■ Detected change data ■
....

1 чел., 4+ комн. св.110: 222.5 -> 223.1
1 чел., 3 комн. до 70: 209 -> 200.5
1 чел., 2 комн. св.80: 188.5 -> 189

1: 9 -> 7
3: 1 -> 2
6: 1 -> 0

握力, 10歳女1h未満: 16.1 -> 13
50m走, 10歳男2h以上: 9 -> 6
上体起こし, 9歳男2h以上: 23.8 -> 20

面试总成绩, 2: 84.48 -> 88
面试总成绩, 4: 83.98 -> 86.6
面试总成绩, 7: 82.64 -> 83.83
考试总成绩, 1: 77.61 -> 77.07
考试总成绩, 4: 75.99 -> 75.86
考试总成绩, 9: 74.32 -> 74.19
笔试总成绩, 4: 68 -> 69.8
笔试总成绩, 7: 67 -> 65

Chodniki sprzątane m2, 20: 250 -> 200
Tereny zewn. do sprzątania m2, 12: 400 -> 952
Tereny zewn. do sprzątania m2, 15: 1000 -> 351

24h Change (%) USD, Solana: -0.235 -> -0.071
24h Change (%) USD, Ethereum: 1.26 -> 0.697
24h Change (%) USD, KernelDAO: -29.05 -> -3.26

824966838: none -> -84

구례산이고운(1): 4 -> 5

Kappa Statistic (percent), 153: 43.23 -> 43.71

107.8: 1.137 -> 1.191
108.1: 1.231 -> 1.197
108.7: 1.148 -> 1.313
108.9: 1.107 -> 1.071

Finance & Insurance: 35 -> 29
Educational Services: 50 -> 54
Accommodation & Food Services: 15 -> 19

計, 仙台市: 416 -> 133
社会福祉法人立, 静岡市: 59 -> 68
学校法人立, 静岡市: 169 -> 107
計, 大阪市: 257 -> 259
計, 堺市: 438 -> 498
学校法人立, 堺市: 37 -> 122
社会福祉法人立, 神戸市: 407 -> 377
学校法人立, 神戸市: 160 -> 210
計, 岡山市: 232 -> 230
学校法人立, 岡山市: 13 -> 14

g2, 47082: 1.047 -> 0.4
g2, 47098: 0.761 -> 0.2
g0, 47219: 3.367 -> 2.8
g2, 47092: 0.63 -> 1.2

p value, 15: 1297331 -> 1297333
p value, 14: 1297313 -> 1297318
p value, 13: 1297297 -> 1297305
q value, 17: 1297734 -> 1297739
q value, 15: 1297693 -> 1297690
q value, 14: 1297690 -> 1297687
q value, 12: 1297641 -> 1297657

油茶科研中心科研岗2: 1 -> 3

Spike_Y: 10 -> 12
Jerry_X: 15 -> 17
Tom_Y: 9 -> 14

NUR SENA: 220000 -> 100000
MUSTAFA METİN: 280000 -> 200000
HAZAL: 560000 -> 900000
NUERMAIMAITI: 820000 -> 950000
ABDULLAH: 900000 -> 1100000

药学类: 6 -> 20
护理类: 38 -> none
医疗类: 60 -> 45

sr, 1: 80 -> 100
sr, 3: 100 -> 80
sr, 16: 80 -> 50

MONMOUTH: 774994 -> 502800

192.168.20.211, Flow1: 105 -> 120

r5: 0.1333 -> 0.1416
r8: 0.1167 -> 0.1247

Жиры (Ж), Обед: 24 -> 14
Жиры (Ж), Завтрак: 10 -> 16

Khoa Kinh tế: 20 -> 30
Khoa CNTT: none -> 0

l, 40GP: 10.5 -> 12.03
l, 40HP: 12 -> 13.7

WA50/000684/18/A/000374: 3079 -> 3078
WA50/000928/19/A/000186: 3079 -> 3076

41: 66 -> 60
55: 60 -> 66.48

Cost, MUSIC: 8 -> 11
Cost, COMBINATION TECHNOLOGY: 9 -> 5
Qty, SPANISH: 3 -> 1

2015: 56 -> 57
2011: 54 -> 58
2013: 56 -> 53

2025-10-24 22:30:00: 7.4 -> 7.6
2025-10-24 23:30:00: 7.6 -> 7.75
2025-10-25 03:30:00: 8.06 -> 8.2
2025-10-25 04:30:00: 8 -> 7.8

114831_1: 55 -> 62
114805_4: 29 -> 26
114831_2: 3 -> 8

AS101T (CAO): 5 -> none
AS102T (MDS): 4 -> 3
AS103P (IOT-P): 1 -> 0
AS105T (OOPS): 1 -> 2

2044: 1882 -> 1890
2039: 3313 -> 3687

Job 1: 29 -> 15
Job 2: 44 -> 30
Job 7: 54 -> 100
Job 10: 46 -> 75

....

■ INSTRUCTIONS TO FOLLOW ■
Reproduce, word for word and in full, only the lines above that start at the line with "l, 40GP: 10.5 -> 12.03" and run through the line with "2044: 1882 -> 1890", both ends included.

■ OUTPUT FOR THIS EXERCISE ■
l, 40GP: 10.5 -> 12.03
l, 40HP: 12 -> 13.7

WA50/000684/18/A/000374: 3079 -> 3078
WA50/000928/19/A/000186: 3079 -> 3076

41: 66 -> 60
55: 60 -> 66.48

Cost, MUSIC: 8 -> 11
Cost, COMBINATION TECHNOLOGY: 9 -> 5
Qty, SPANISH: 3 -> 1

2015: 56 -> 57
2011: 54 -> 58
2013: 56 -> 53

2025-10-24 22:30:00: 7.4 -> 7.6
2025-10-24 23:30:00: 7.6 -> 7.75
2025-10-25 03:30:00: 8.06 -> 8.2
2025-10-25 04:30:00: 8 -> 7.8

114831_1: 55 -> 62
114805_4: 29 -> 26
114831_2: 3 -> 8

AS101T (CAO): 5 -> none
AS102T (MDS): 4 -> 3
AS103P (IOT-P): 1 -> 0
AS105T (OOPS): 1 -> 2

2044: 1882 -> 1890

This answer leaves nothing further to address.